Gilhespy & Crofts is a new improvising duo based out of Halifax. Meghan Gilhespy (voice) and Tim Crofts (piano) traverse through texture, poetry, noise, extended techniques and piano preparations in a creative exploration.

Concert

Vox Humana: A Song Cycle Suite

Joseph Strug Concert Hall, 1385 Seymour St., Halifax

Composition by Sandy Moore. Conducted by Denise Grant. Performed by Paula Rockwell (mezzo soprano), Michael Donovan (baritone), Jennifer King (piano), Sibylle Marquardt (flute), Susan Sayle (viola), and Norman Adams (cello).

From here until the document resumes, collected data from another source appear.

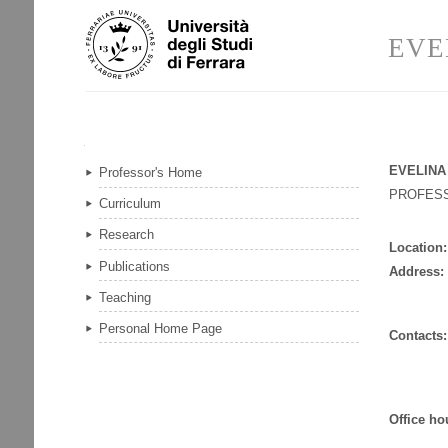
Skip
Personal
to
tools
EVE
content.
|
Skip
to
navigation
Navigation
EVELINA
Professor's Home
PROFES
Curriculum
Research
Location:
Publications
Address:
Teaching
Personal Home Page
Contacts:
Office ho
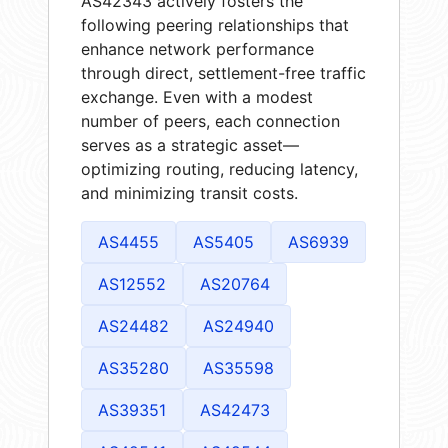
AS42343 actively fosters the
following peering relationships that
enhance network performance
through direct, settlement-free traffic
exchange. Even with a modest
number of peers, each connection
serves as a strategic asset—
optimizing routing, reducing latency,
and minimizing transit costs.
AS4455
AS5405
AS6939
AS12552
AS20764
AS24482
AS24940
AS35280
AS35598
AS39351
AS42473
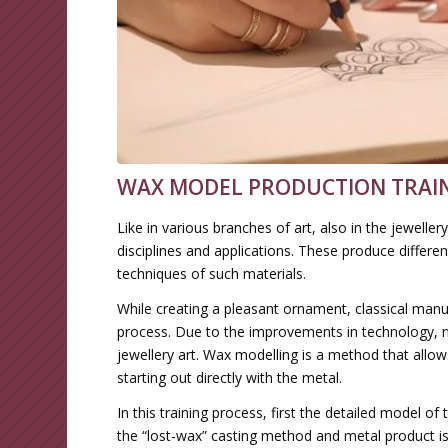
WAX MODEL PRODUCTION TRAIN
Like in various branches of art, also in the jewell
disciplines and applications. These produce differe
techniques of such materials.
While creating a pleasant ornament, classical manu
process. Due to the improvements in technology, n
jewellery art. Wax modelling is a method that allow
starting out directly with the metal.
In this training process, first the detailed model o
the “lost-wax” casting method and metal product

Vox Humana: A new chamber work by Upstream co-founder Sandy Moore, based on the poems of E. Alex Pierce.

Poems of great passion and tenderness, as close to rapture as a writer can get and still hold on.

E. Alex Pierce’s voice can be heard echoing down the long corridors of memory and myth. It’s not that these poems live in the past; instead, they manage to bring it back to life with uncanny sensual details and an urgency that makes you realize some fires never really go out.

Vox Humana is all lilt and discipline in its courtliness, its surrender to the theatre of the moment at its most alive.

Concert

The James Shaw Nonet

Joseph Strug Concert Hall, 1385 Seymour St., Halifax

Inspired by earlier mentors such as Upstream co-founder and past Artistic Director, Paul Cram, as well as his current pursuits of both travel and always expanding his music network, James Shaw invites you to experience the premier of new compositions and reimagined pieces written by Paul Cram.

The Nonet: Chris Mitchell (Soprano, Alto Sax, and Flute), James Shaw (Tenor and Clarinet), Dawn Hatfield (Baritone Sax and Flute), Devin Wesley (Bassoon), Andrew Jackson (Trombone), Tom Richards (Trombone), Richard White (Guitar), Peter Bull (Bass), and Mark Adam (Drums).